VORLIEGENDER TEXT:

Der Mensch ist normalerweise immer mit seiner Arbeit, mit seinen Zielen und Plänen, mit seinen Freuden und Sorgen beschäftigt. An Gott zu denken und intensiv zu beten, fehlt ihm die Zeit und die innere Ruhe.
Wenn er gut gegessen hat, ist er eine Zeitlang satt und faul, danach beginnt aber seine Aktivitätsphase. Weder ein satter Bauch betet gern noch ein aktiver Mensch. Wenn wir aber fasten, sind wir weder satt und faul noch aktivitätstrotzend. Wer jetzt das Gefühl des Hungers beiseite schieben kann, kommt in einen merkwürdig zeitlosen Zustand. Was man alles später noch erledigen muß oder was man für Zukunftspläne hat, wird gleichgültig. Man lebt intensiver im Jetzt; man hört die Vögel deutlicher singen und den Lärm des Straßenverkehrs. Wer sich jetzt zum Beten zwingt, fühlt sich nicht unter Zeitdruck gesetzt. Jetzt sprudeln die Worte des Gebets von selbst. Jetzt fühlt man viel deutlicher als sonst die Liebe Gottes als Antwort auf sein Gebet.

AUFGABEN:
1) Übersetze aus dem Text über Fasten und Beten den Satz „Man lebt intensiver im Jetzt; man hört die Vögel deutlicher singen und den Lärm des Straßenverkehrs.“ ins Englische.
2) Schreibe den Text über Fasten und Beten nach seinem letzten Satz weiter.

DATENBLOCK:
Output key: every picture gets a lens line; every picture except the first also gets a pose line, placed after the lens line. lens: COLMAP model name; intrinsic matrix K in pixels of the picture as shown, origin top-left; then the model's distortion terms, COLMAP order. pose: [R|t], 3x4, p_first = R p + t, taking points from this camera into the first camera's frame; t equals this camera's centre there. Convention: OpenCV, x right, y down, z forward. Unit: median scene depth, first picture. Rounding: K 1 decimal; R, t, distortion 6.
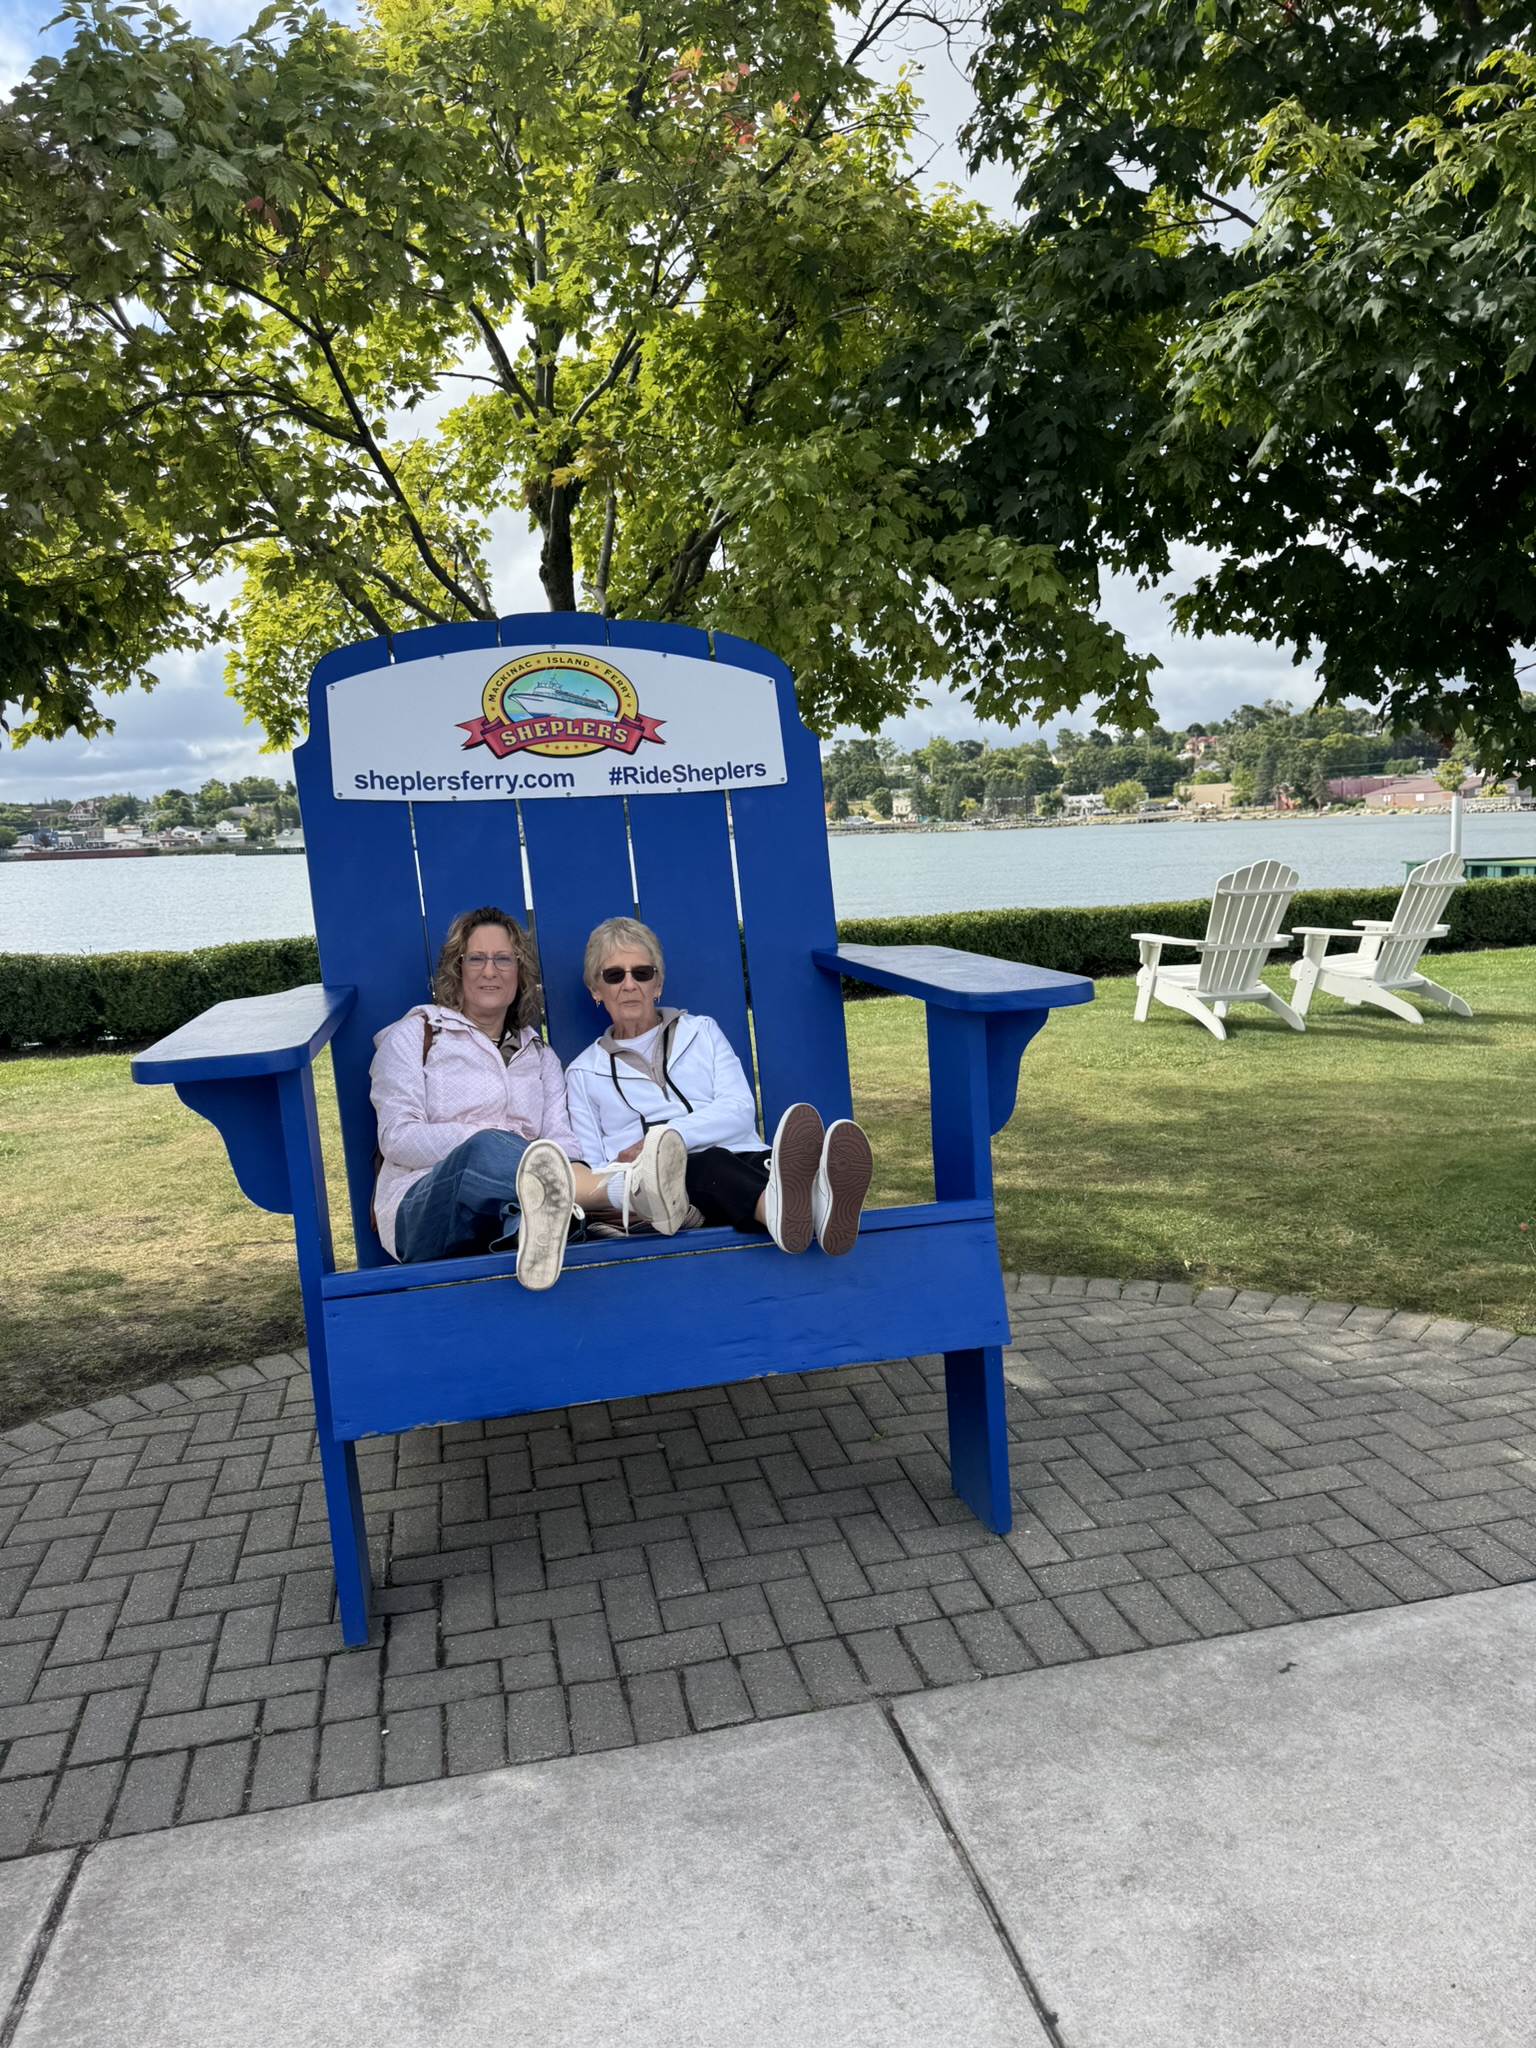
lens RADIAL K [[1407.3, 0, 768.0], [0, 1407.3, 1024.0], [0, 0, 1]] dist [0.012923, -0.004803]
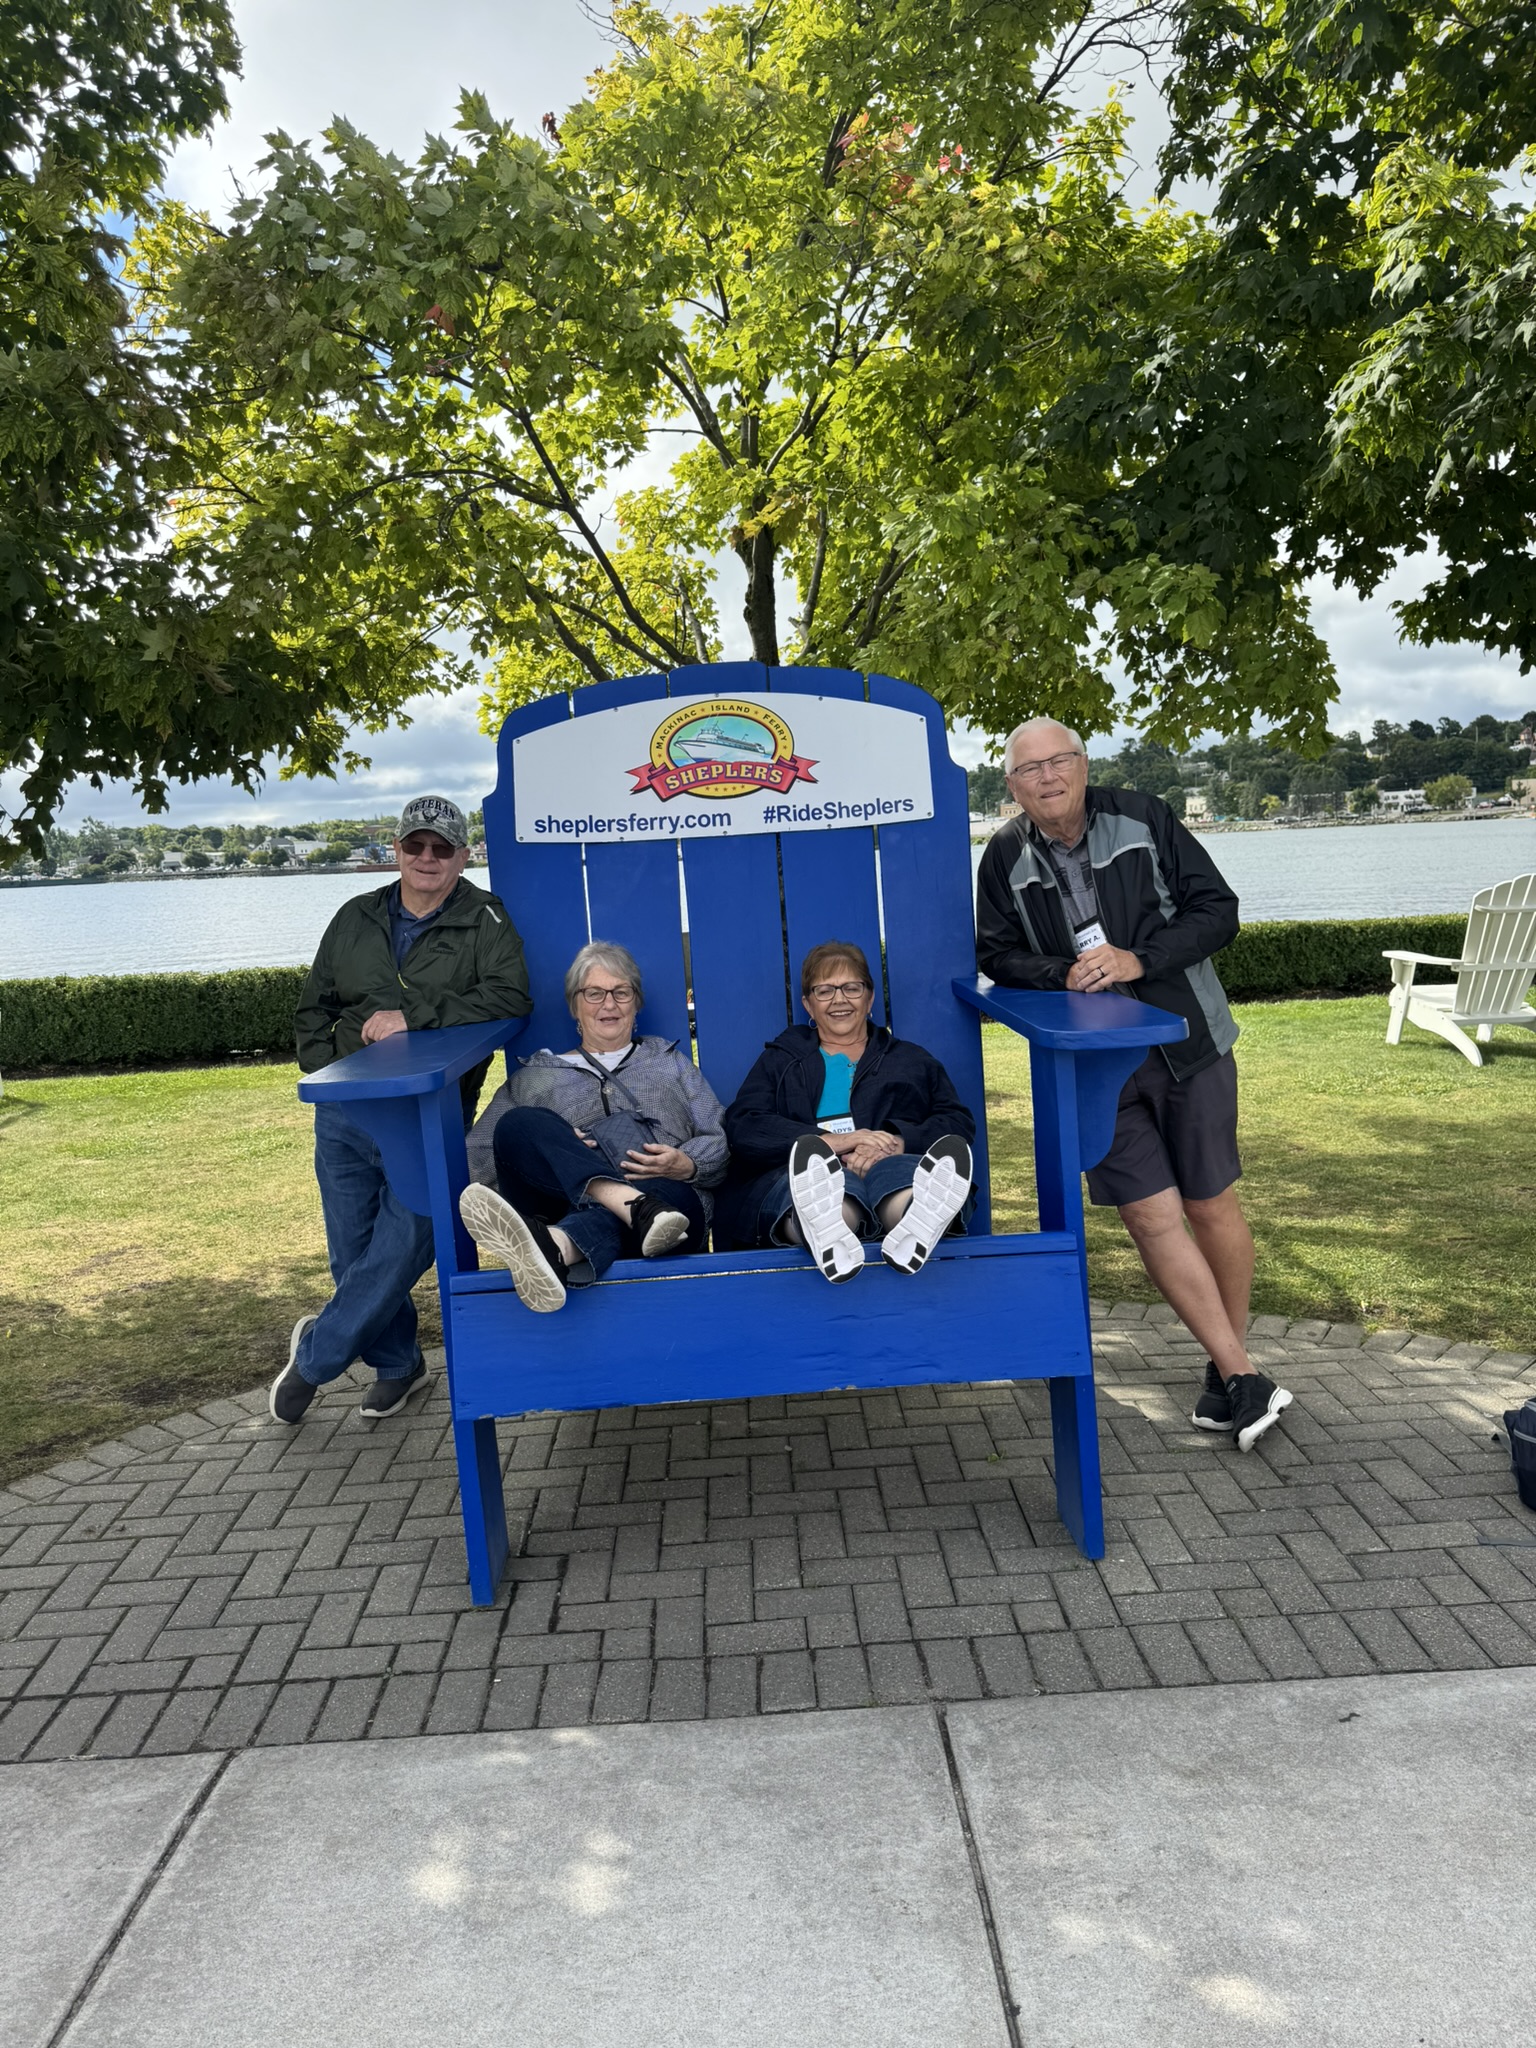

LÖSUNGEN:
1) One lives more intensely in the now; one hears the birds singing more clearly, and the noise of the street traffic.

2)
Allerdings: Intensives Fasten und nervige Arbeit schließen sich gegenseitig aus. Wer fastet, sollte nicht am Computer arbeiten, sonst ist er leicht genervt; er wird unfreundlich und von besser-beten-Können kann keine Rede sei.
Auch hektische Musik und jedes Fernsehen hebt die Kraft des Fastens auf. Wer echt fasten will, sollte als Hausfrau nur mit halber Kraft arbeiten und als Mann am Besten gleich Urlaub nehmen. Jedenfalls ist es in unserer modernen, hektischen Welt nicht einfach, intensiv zu fasten. Darum will ich auch jetzt nicht mehr über das große Fasten reden, sondern vor allem über das kleine Fasten vor dem Gottesdienst.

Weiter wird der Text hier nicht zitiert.